-------- Records supplied --------

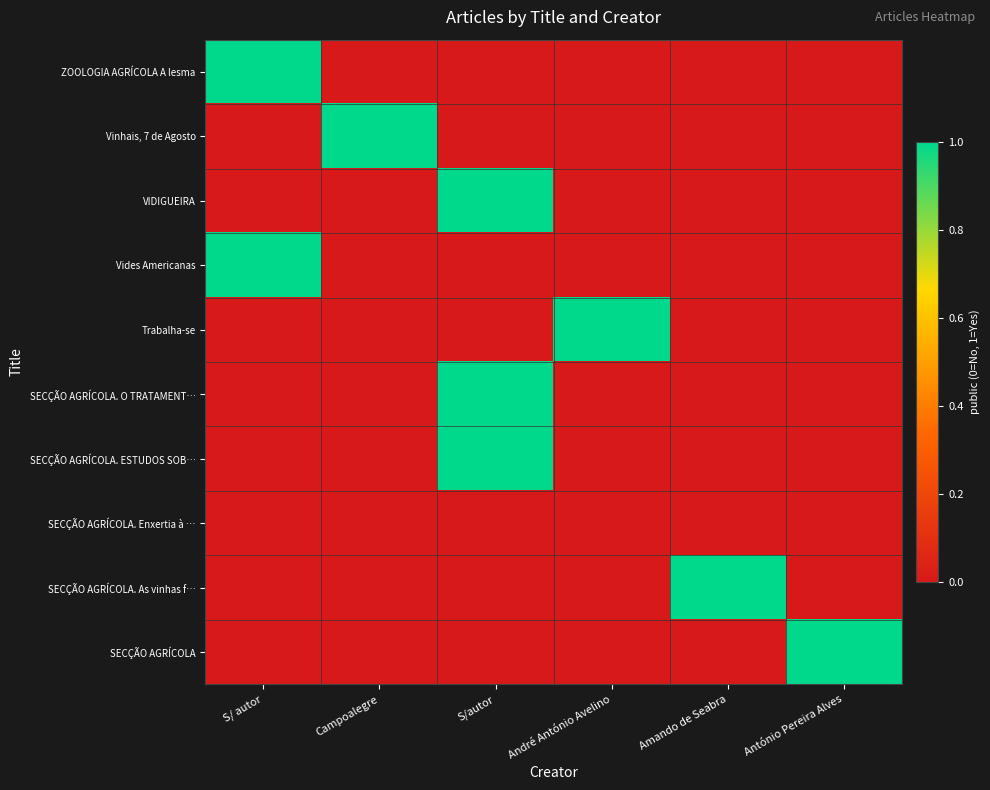

Reading right to left, list all the values displayed in this chart.

ZOOLOGIA AGRÍCOLA A lesma: António Pereira Alves=0	Amando de Seabra=0	André António Avelino=0	S/autor=0	Campoalegre=0	S/ autor=1
Vinhais, 7 de Agosto: António Pereira Alves=0	Amando de Seabra=0	André António Avelino=0	S/autor=0	Campoalegre=1	S/ autor=0
VIDIGUEIRA: António Pereira Alves=0	Amando de Seabra=0	André António Avelino=0	S/autor=1	Campoalegre=0	S/ autor=0
Vides Americanas: António Pereira Alves=0	Amando de Seabra=0	André António Avelino=0	S/autor=0	Campoalegre=0	S/ autor=1
Trabalha-se: António Pereira Alves=0	Amando de Seabra=0	André António Avelino=1	S/autor=0	Campoalegre=0	S/ autor=0
SECÇÃO AGRÍCOLA. O TRATAMENT…: António Pereira Alves=0	Amando de Seabra=0	André António Avelino=0	S/autor=1	Campoalegre=0	S/ autor=0
SECÇÃO AGRÍCOLA. ESTUDOS SOB…: António Pereira Alves=0	Amando de Seabra=0	André António Avelino=0	S/autor=1	Campoalegre=0	S/ autor=0
SECÇÃO AGRÍCOLA. Enxertia à …: António Pereira Alves=0	Amando de Seabra=0	André António Avelino=0	S/autor=0	Campoalegre=0	S/ autor=0
SECÇÃO AGRÍCOLA. As vinhas f…: António Pereira Alves=0	Amando de Seabra=1	André António Avelino=0	S/autor=0	Campoalegre=0	S/ autor=0
SECÇÃO AGRÍCOLA: António Pereira Alves=1	Amando de Seabra=0	André António Avelino=0	S/autor=0	Campoalegre=0	S/ autor=0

--------

Please reproduce all of the lines above word for word, leaving the pictures out.

→ Answer below:
Reading right to left, list all the values displayed in this chart.

ZOOLOGIA AGRÍCOLA A lesma: António Pereira Alves=0	Amando de Seabra=0	André António Avelino=0	S/autor=0	Campoalegre=0	S/ autor=1
Vinhais, 7 de Agosto: António Pereira Alves=0	Amando de Seabra=0	André António Avelino=0	S/autor=0	Campoalegre=1	S/ autor=0
VIDIGUEIRA: António Pereira Alves=0	Amando de Seabra=0	André António Avelino=0	S/autor=1	Campoalegre=0	S/ autor=0
Vides Americanas: António Pereira Alves=0	Amando de Seabra=0	André António Avelino=0	S/autor=0	Campoalegre=0	S/ autor=1
Trabalha-se: António Pereira Alves=0	Amando de Seabra=0	André António Avelino=1	S/autor=0	Campoalegre=0	S/ autor=0
SECÇÃO AGRÍCOLA. O TRATAMENT…: António Pereira Alves=0	Amando de Seabra=0	André António Avelino=0	S/autor=1	Campoalegre=0	S/ autor=0
SECÇÃO AGRÍCOLA. ESTUDOS SOB…: António Pereira Alves=0	Amando de Seabra=0	André António Avelino=0	S/autor=1	Campoalegre=0	S/ autor=0
SECÇÃO AGRÍCOLA. Enxertia à …: António Pereira Alves=0	Amando de Seabra=0	André António Avelino=0	S/autor=0	Campoalegre=0	S/ autor=0
SECÇÃO AGRÍCOLA. As vinhas f…: António Pereira Alves=0	Amando de Seabra=1	André António Avelino=0	S/autor=0	Campoalegre=0	S/ autor=0
SECÇÃO AGRÍCOLA: António Pereira Alves=1	Amando de Seabra=0	André António Avelino=0	S/autor=0	Campoalegre=0	S/ autor=0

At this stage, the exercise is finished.